Wow that's amazing, An invisible taper, Finally someone has come up with it, Ive had enough of people stealing my taper.............Now where did I put it??


----------



## GreatLakesTools (Feb 27, 2015)

My lame phone.... I'll add the photos shortly haha


----------



## loudcry184 (Jan 26, 2014)

Whats nice about the invisible taper is that you can see how much mud is in your taper as your running it. Down side is when you need to replace a blade or chain you can't see them.


----------



## GreatLakesTools (Feb 27, 2015)

Ok, Ok, here you go, drum-roll please.... 
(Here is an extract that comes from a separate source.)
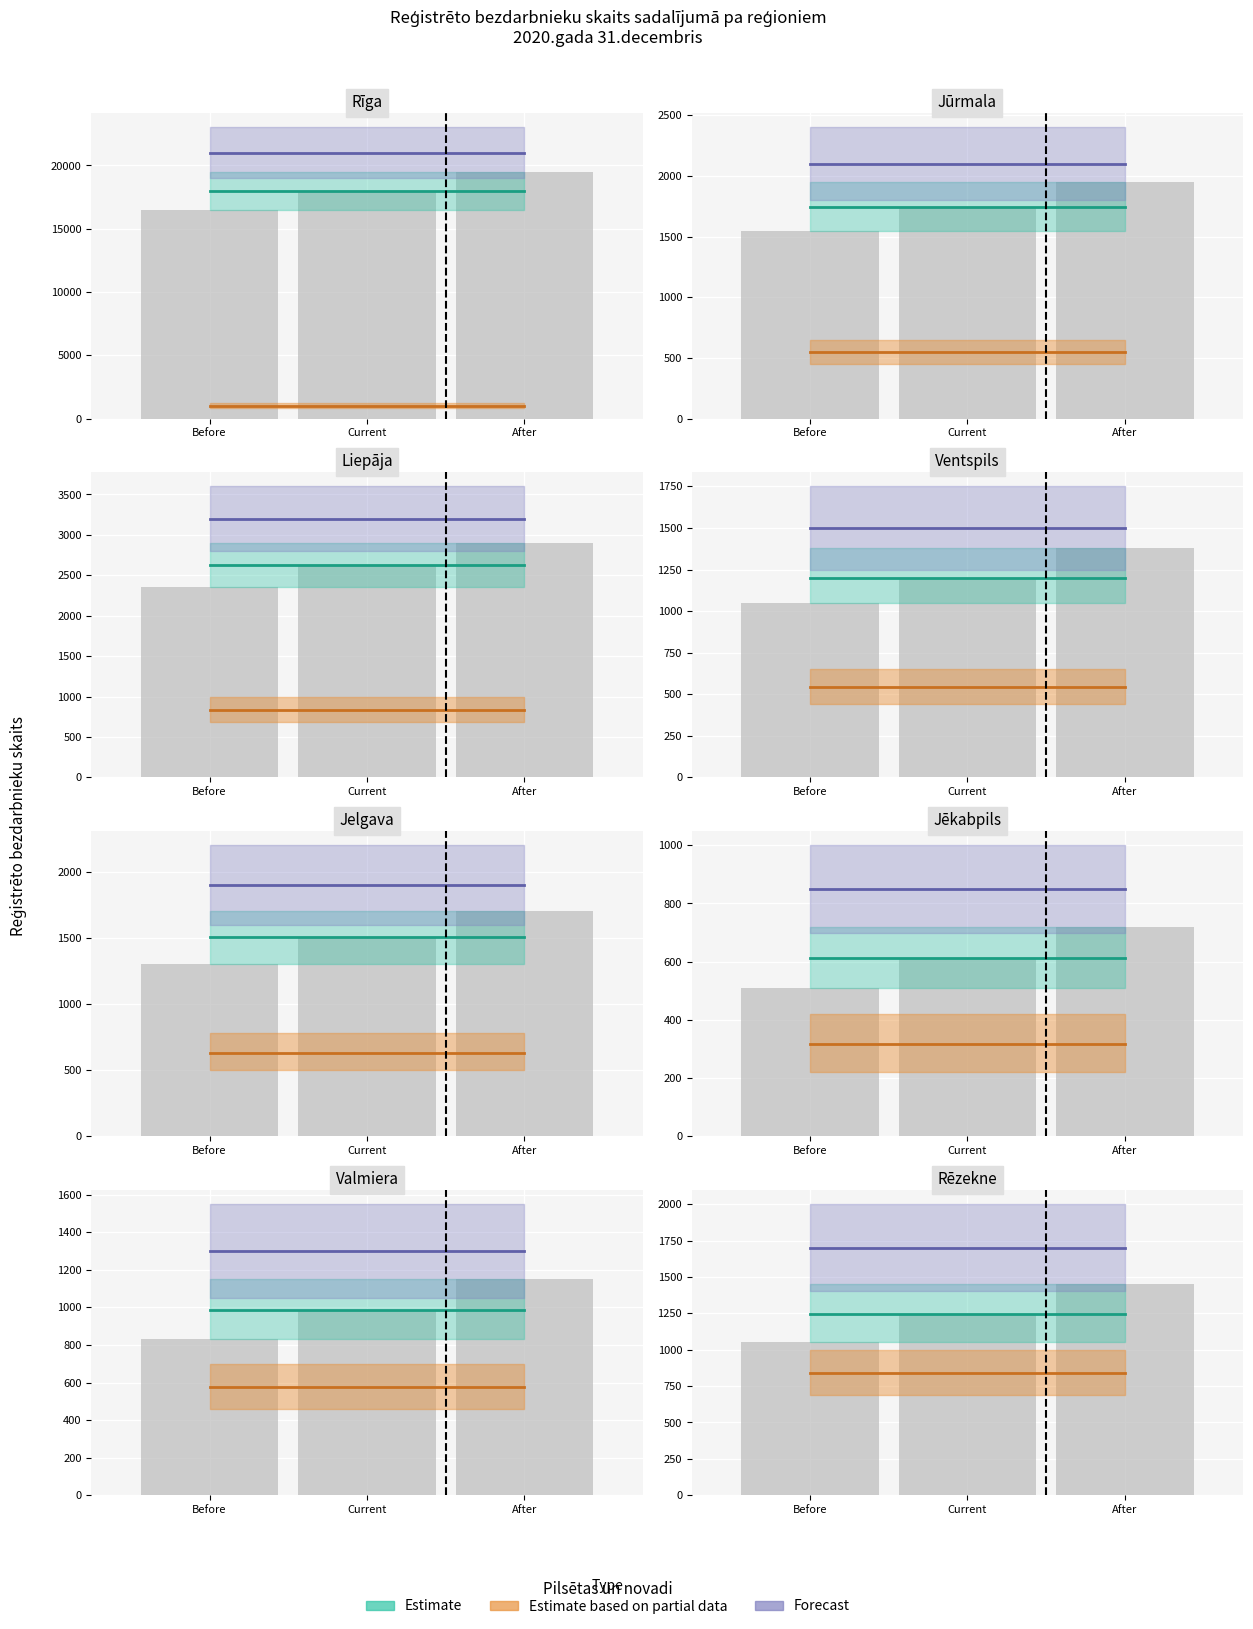

Are the bars horizontal?

No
More to come, only 5 per message I guess...


----------



## GreatLakesTools (Feb 27, 2015)

Here is the new creaser bracket, and push rod latch:


----------



## gazman (Apr 29, 2011)

It is so pretty I wouldn't want to get any mud on it. Very nice looking tool.:thumbsup:


----------



## cazna (Mar 28, 2010)

That's one fine looking taper isn't it, :yes: Wonder how she goes?


----------



## VANMAN (Jan 14, 2011)

Looks cool!!:thumbup:
I quite like a few of the new features on it! Also I'm sure its got a SS cutting chain so would b good for me as my guns r never out of the buckets of water:yes: (Unless getting used)


----------



## croozer (Jun 7, 2009)

Yes, wouldn't mind taking that one for a spin around a couple of houses. Sure looks great and typically NS well built. Nice.


----------



## GreatLakesTools (Feb 27, 2015)

Here is the new bracket set-up for the split cap


----------



## GreatLakesTools (Feb 27, 2015)

New removable hard anodized cap.


----------



## GreatLakesTools (Feb 27, 2015)

cazna said:


> That's one fine looking taper isn't it, :yes: Wonder how she goes?
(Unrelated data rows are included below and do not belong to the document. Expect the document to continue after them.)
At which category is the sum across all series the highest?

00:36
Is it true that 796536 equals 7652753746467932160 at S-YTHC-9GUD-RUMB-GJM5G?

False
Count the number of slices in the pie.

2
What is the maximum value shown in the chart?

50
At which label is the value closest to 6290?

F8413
Runs very smooth. I run one myself.


----------



## JohnNeggere (Oct 22, 2015)

what are the prices on these?


----------



## GreatLakesTools (Feb 27, 2015)

Retail price is around $1425. I sent you a message with a discount.


----------



## GreatLakesTools (Feb 27, 2015)

We really like this feature!


----------



## Kiwiman (Jun 14, 2008)

Excellent :thumbsup: That would be a great feature for a banjo as well.


----------



## Bazooka-Joe (Dec 31, 2010)

Kiwiman said:


> Excellent :thumbsup: That would be a great feature for a banjo as well.


kiwi its boring around here without you and 2buck doing the spy vrs spy thing


----------



## Kiwiman (Jun 14, 2008)

Bazooka-Joe said:


> kiwi its boring around here without you and 2buck doing the spy vrs spy thing


Yeah I know, shame he's gone, very switched on guy when talking drywall.....slightly perverted when talking sheep though :blink:


----------